During his time on the force Kerslake was particularly strong on juvenile crime and drunkenness. He believed lax parenting was the cause of youngsters going off the rails and saw the cinema as a negative draw to the young.
In 1916, speaking about rising youth crime, he said: “The main reason for this perplexing state of affairs is weakening parental control through the fathers being in the army; the darkness of the streets, thereby leading to pilfering; and the craze for attending cinema exhibitions.”
He called for Boy Scout groups and church groups to do more to help.
Kerslake, however, clearly had a softer side. In 1916, when one of his bobbies, Charles Gillings was killed in action in France, Kerslake wrote a series of sympathetic letters to his family.
Gillings had joined Southend Constabulary in 1914 and was an exemplary officer. When the war broke out he was enlisted with the 8th Battalion, the Royal Highlanders. He was twice wounded in battle, but while tending to a wounded in Longueval he was struck by a shell and died. He was just 26.
Kerslake wrote to his family offering his condolences over the tragedy and it must have been a genuine moving letter as Charles’s brother wrote back to him: “Please allow me to express to you our grateful thanks and deep appreciation for your most kind and sympathetic letters to our parents in their bereavement, which I assure you is a source of great pleasure and deeply appreciated by all of us.

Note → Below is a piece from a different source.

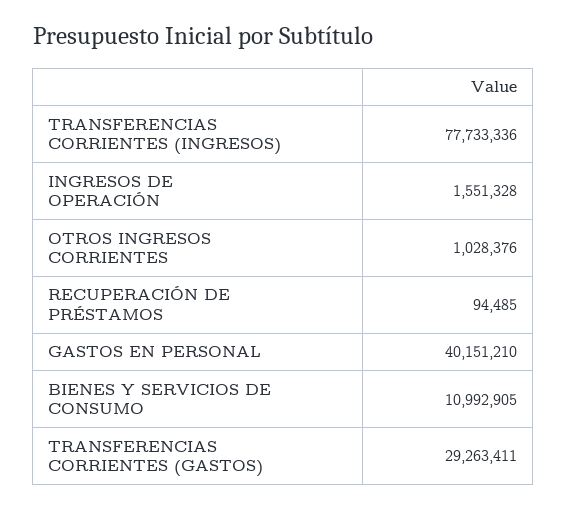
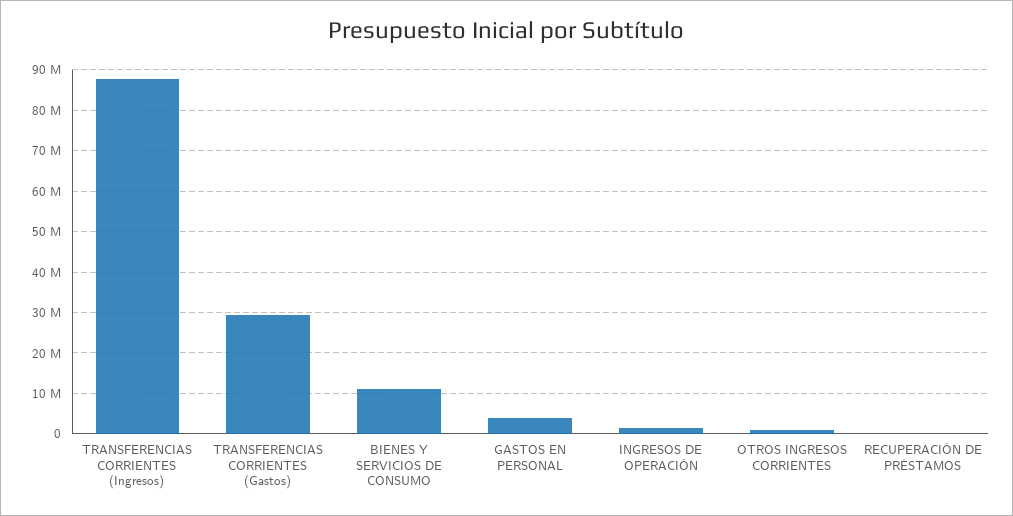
TRANSFERENCIAS CORRIENTES (INGRESOS): 77733336 -> 88000000
GASTOS EN PERSONAL: 40151210 -> 4000000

“I feel that the least I can do, on behalf of all of us, is to let you know that of all the letters received by our parents, the ones which you so kindly sent are the most treasured.
“My father particularly treasures them very very highly indeed and is so proud of them that he always carries them about with him. It his greatest pleasure is to show them to anyone who may make a reference to the death of our dear brother.”
Despite his running a tight ship crime statistics surged during the years Kerslake was in charge, although that was inevitable due to the colossal expansion of Southend at this time, both a place to live and to visit.
In 1919 there were 572 crimes committed in the town but by 1925 the force had its worst year since it was formed with the highest-ever number of offenses – 899. Shop burglaries and drunken crimes were high up on the list.
But Kerslake was as tough as he could be on the accusers, and his work to rid Southend of unwanted drunks eventually paid off. In 1933 figures showed how seaside resorts were faring when it came to booze-fueled attacks. Southend’s number was 6.2 cases per 10,000 people. This made it one of the best-performing towns. Blackpool’s number was 14.7 and Hastings came out the worst at 17.3.
A year before he retired, Kerslake’s wife Maude – a respected physician and surgeon – died. Maude was a surprisingly liberal partner for such a traditional husband.
The couple had a home in Victoria Avenue and Dr Kerslake had a private practice. She had supported Southend Ambulance Brigade, was associated with Dr Marie Stopes’s clinic in London, and had quite liberal views for the time when she came to birth control.
She was much-loved by the Southend community and when it came to her funeral, a huge police procession followed her cortege. Her pet dog Pip also came to the church gate to bid farewell to his mistress.
The Kerslakes had a son and daughter.
Perhaps the death of his wife was the catalyst for Kerslake to step down from his duties because in 1935 he did just that and resigned.
He was succeeded by George Robert Crockford as chief constable for Southend. But he only lasted three years in the post before retiring due to ill health. He died two years later, aged 60.
Henry Kerslake died in Hampshire in 1954 aged 76.
Crockford and Kerslake marked the last police officers at Southend to have been sworn in during Queen Victoria’s reign. It was very much the end of an era – but the beginning of another.